### EXERCISE AIM
Print every record exactly, omitting none.

### RECORDS SUPPLIED
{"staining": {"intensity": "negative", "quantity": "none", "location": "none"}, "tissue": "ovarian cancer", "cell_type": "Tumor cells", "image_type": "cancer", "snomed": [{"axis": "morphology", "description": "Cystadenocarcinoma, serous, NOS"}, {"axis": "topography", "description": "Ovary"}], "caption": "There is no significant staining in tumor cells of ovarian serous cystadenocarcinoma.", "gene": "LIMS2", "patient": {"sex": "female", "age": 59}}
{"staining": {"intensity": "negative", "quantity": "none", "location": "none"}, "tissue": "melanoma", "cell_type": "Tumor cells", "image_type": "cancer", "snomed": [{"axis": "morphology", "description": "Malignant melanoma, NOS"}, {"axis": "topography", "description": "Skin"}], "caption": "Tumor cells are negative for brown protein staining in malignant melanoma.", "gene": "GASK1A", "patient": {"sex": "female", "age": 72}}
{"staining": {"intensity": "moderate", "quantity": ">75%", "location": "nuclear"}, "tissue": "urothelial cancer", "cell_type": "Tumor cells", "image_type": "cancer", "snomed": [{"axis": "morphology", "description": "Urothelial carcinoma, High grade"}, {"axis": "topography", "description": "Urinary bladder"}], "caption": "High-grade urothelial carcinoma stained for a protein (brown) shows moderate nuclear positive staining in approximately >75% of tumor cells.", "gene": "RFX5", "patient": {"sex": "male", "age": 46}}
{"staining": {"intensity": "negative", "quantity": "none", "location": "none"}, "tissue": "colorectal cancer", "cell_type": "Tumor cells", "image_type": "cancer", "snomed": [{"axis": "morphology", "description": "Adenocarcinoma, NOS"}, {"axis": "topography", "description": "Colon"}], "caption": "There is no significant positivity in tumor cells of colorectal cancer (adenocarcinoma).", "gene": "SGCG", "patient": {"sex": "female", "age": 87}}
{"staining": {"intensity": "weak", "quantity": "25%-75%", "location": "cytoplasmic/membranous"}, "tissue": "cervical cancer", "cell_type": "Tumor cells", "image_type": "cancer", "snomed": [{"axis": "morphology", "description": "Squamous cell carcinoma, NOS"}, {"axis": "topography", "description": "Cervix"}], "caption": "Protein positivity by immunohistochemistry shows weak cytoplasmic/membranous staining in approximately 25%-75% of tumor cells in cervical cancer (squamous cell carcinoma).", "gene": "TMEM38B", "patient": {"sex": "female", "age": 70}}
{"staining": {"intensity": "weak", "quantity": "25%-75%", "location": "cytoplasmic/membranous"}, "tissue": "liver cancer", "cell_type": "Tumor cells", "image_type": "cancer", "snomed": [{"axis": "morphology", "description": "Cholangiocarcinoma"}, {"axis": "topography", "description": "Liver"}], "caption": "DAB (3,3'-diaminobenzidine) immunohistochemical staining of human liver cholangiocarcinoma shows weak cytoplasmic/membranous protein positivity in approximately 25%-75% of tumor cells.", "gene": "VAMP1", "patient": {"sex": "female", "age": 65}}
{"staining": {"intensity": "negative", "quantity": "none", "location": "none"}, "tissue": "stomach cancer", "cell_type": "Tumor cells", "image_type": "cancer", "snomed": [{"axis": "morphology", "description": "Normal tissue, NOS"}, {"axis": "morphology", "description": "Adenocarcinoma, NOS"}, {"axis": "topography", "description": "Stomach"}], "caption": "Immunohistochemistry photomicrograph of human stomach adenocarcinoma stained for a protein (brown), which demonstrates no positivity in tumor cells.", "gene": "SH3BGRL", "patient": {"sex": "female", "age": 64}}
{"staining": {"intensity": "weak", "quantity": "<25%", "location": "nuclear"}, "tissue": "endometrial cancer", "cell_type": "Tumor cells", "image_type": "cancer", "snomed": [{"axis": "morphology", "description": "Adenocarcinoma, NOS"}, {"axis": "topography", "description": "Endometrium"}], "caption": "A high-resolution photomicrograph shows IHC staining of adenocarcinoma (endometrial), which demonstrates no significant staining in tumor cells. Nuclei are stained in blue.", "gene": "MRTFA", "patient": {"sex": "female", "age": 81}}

### TASK RESPONSE
{"staining": {"intensity": "negative", "quantity": "none", "location": "none"}, "tissue": "ovarian cancer", "cell_type": "Tumor cells", "image_type": "cancer", "snomed": [{"axis": "morphology", "description": "Cystadenocarcinoma, serous, NOS"}, {"axis": "topography", "description": "Ovary"}], "caption": "There is no significant staining in tumor cells of ovarian serous cystadenocarcinoma.", "gene": "LIMS2", "patient": {"sex": "female", "age": 59}}
{"staining": {"intensity": "negative", "quantity": "none", "location": "none"}, "tissue": "melanoma", "cell_type": "Tumor cells", "image_type": "cancer", "snomed": [{"axis": "morphology", "description": "Malignant melanoma, NOS"}, {"axis": "topography", "description": "Skin"}], "caption": "Tumor cells are negative for brown protein staining in malignant melanoma.", "gene": "GASK1A", "patient": {"sex": "female", "age": 72}}
{"staining": {"intensity": "moderate", "quantity": ">75%", "location": "nuclear"}, "tissue": "urothelial cancer", "cell_type": "Tumor cells", "image_type": "cancer", "snomed": [{"axis": "morphology", "description": "Urothelial carcinoma, High grade"}, {"axis": "topography", "description": "Urinary bladder"}], "caption": "High-grade urothelial carcinoma stained for a protein (brown) shows moderate nuclear positive staining in approximately >75% of tumor cells.", "gene": "RFX5", "patient": {"sex": "male", "age": 46}}
{"staining": {"intensity": "negative", "quantity": "none", "location": "none"}, "tissue": "colorectal cancer", "cell_type": "Tumor cells", "image_type": "cancer", "snomed": [{"axis": "morphology", "description": "Adenocarcinoma, NOS"}, {"axis": "topography", "description": "Colon"}], "caption": "There is no significant positivity in tumor cells of colorectal cancer (adenocarcinoma).", "gene": "SGCG", "patient": {"sex": "female", "age": 87}}
{"staining": {"intensity": "weak", "quantity": "25%-75%", "location": "cytoplasmic/membranous"}, "tissue": "cervical cancer", "cell_type": "Tumor cells", "image_type": "cancer", "snomed": [{"axis": "morphology", "description": "Squamous cell carcinoma, NOS"}, {"axis": "topography", "description": "Cervix"}], "caption": "Protein positivity by immunohistochemistry shows weak cytoplasmic/membranous staining in approximately 25%-75% of tumor cells in cervical cancer (squamous cell carcinoma).", "gene": "TMEM38B", "patient": {"sex": "female", "age": 70}}
{"staining": {"intensity": "weak", "quantity": "25%-75%", "location": "cytoplasmic/membranous"}, "tissue": "liver cancer", "cell_type": "Tumor cells", "image_type": "cancer", "snomed": [{"axis": "morphology", "description": "Cholangiocarcinoma"}, {"axis": "topography", "description": "Liver"}], "caption": "DAB (3,3'-diaminobenzidine) immunohistochemical staining of human liver cholangiocarcinoma shows weak cytoplasmic/membranous protein positivity in approximately 25%-75% of tumor cells.", "gene": "VAMP1", "patient": {"sex": "female", "age": 65}}
{"staining": {"intensity": "negative", "quantity": "none", "location": "none"}, "tissue": "stomach cancer", "cell_type": "Tumor cells", "image_type": "cancer", "snomed": [{"axis": "morphology", "description": "Normal tissue, NOS"}, {"axis": "morphology", "description": "Adenocarcinoma, NOS"}, {"axis": "topography", "description": "Stomach"}], "caption": "Immunohistochemistry photomicrograph of human stomach adenocarcinoma stained for a protein (brown), which demonstrates no positivity in tumor cells.", "gene": "SH3BGRL", "patient": {"sex": "female", "age": 64}}
{"staining": {"intensity": "weak", "quantity": "<25%", "location": "nuclear"}, "tissue": "endometrial cancer", "cell_type": "Tumor cells", "image_type": "cancer", "snomed": [{"axis": "morphology", "description": "Adenocarcinoma, NOS"}, {"axis": "topography", "description": "Endometrium"}], "caption": "A high-resolution photomicrograph shows IHC staining of adenocarcinoma (endometrial), which demonstrates no significant staining in tumor cells. Nuclei are stained in blue.", "gene": "MRTFA", "patient": {"sex": "female", "age": 81}}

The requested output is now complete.